DIRECTIONS FOR THIS TASK: Output the entries in full and verbatim, pictures omitted.
::: EXTRACTED ENTRIES :::
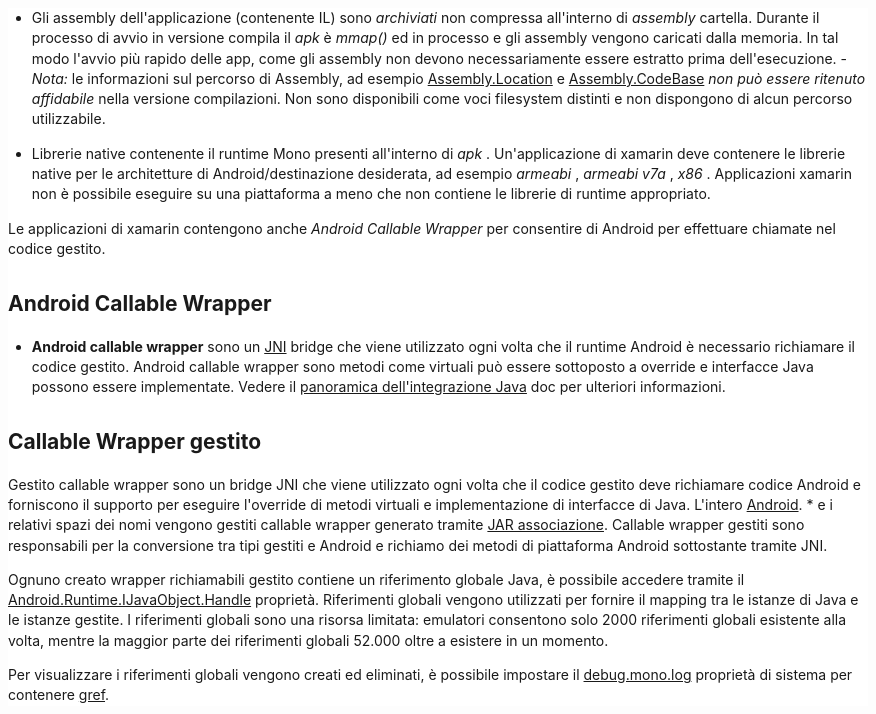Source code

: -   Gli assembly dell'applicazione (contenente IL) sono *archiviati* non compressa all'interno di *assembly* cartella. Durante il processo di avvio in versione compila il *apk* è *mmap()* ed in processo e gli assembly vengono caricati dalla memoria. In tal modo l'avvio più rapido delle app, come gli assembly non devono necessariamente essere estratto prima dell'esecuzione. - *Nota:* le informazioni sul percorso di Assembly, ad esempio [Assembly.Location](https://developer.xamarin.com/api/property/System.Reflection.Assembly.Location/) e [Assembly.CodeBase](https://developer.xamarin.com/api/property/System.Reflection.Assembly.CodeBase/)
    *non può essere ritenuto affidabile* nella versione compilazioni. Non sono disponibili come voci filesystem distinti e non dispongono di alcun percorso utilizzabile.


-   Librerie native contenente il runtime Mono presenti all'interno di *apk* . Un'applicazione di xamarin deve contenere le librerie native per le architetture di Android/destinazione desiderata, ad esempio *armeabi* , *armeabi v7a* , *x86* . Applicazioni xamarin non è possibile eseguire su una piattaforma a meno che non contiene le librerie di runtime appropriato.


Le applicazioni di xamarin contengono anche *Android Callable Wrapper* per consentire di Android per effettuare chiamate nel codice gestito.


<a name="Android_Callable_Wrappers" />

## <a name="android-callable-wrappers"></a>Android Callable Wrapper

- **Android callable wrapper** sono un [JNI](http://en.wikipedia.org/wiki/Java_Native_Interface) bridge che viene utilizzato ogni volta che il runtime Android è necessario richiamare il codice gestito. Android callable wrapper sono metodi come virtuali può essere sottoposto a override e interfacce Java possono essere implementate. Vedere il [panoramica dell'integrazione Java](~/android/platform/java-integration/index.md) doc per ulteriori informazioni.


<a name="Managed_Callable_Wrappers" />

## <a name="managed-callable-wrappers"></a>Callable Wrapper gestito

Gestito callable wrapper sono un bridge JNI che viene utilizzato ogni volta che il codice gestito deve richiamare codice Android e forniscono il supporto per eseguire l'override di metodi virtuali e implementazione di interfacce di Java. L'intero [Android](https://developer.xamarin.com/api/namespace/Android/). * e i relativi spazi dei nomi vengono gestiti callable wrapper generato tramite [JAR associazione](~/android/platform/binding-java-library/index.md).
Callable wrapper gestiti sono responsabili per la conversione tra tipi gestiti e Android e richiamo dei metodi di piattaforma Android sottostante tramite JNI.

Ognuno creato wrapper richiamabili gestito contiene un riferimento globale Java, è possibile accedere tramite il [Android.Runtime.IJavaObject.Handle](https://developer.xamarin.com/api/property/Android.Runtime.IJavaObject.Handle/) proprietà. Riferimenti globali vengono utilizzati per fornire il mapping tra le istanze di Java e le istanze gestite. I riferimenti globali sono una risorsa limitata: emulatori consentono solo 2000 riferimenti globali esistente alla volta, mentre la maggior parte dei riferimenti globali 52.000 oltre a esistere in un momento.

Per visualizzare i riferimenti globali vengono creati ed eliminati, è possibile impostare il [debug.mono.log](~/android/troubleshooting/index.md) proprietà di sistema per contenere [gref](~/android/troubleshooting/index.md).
:::
OUTPUT OF THE EXERCISE:
Source code

: -   Gli assembly dell'applicazione (contenente IL) sono *archiviati* non compressa all'interno di *assembly* cartella. Durante il processo di avvio in versione compila il *apk* è *mmap()* ed in processo e gli assembly vengono caricati dalla memoria. In tal modo l'avvio più rapido delle app, come gli assembly non devono necessariamente essere estratto prima dell'esecuzione. - *Nota:* le informazioni sul percorso di Assembly, ad esempio [Assembly.Location](https://developer.xamarin.com/api/property/System.Reflection.Assembly.Location/) e [Assembly.CodeBase](https://developer.xamarin.com/api/property/System.Reflection.Assembly.CodeBase/)
    *non può essere ritenuto affidabile* nella versione compilazioni. Non sono disponibili come voci filesystem distinti e non dispongono di alcun percorso utilizzabile.


-   Librerie native contenente il runtime Mono presenti all'interno di *apk* . Un'applicazione di xamarin deve contenere le librerie native per le architetture di Android/destinazione desiderata, ad esempio *armeabi* , *armeabi v7a* , *x86* . Applicazioni xamarin non è possibile eseguire su una piattaforma a meno che non contiene le librerie di runtime appropriato.


Le applicazioni di xamarin contengono anche *Android Callable Wrapper* per consentire di Android per effettuare chiamate nel codice gestito.


<a name="Android_Callable_Wrappers" />

## <a name="android-callable-wrappers"></a>Android Callable Wrapper

- **Android callable wrapper** sono un [JNI](http://en.wikipedia.org/wiki/Java_Native_Interface) bridge che viene utilizzato ogni volta che il runtime Android è necessario richiamare il codice gestito. Android callable wrapper sono metodi come virtuali può essere sottoposto a override e interfacce Java possono essere implementate. Vedere il [panoramica dell'integrazione Java](~/android/platform/java-integration/index.md) doc per ulteriori informazioni.


<a name="Managed_Callable_Wrappers" />

## <a name="managed-callable-wrappers"></a>Callable Wrapper gestito

Gestito callable wrapper sono un bridge JNI che viene utilizzato ogni volta che il codice gestito deve richiamare codice Android e forniscono il supporto per eseguire l'override di metodi virtuali e implementazione di interfacce di Java. L'intero [Android](https://developer.xamarin.com/api/namespace/Android/). * e i relativi spazi dei nomi vengono gestiti callable wrapper generato tramite [JAR associazione](~/android/platform/binding-java-library/index.md).
Callable wrapper gestiti sono responsabili per la conversione tra tipi gestiti e Android e richiamo dei metodi di piattaforma Android sottostante tramite JNI.

Ognuno creato wrapper richiamabili gestito contiene un riferimento globale Java, è possibile accedere tramite il [Android.Runtime.IJavaObject.Handle](https://developer.xamarin.com/api/property/Android.Runtime.IJavaObject.Handle/) proprietà. Riferimenti globali vengono utilizzati per fornire il mapping tra le istanze di Java e le istanze gestite. I riferimenti globali sono una risorsa limitata: emulatori consentono solo 2000 riferimenti globali esistente alla volta, mentre la maggior parte dei riferimenti globali 52.000 oltre a esistere in un momento.

Per visualizzare i riferimenti globali vengono creati ed eliminati, è possibile impostare il [debug.mono.log](~/android/troubleshooting/index.md) proprietà di sistema per contenere [gref](~/android/troubleshooting/index.md).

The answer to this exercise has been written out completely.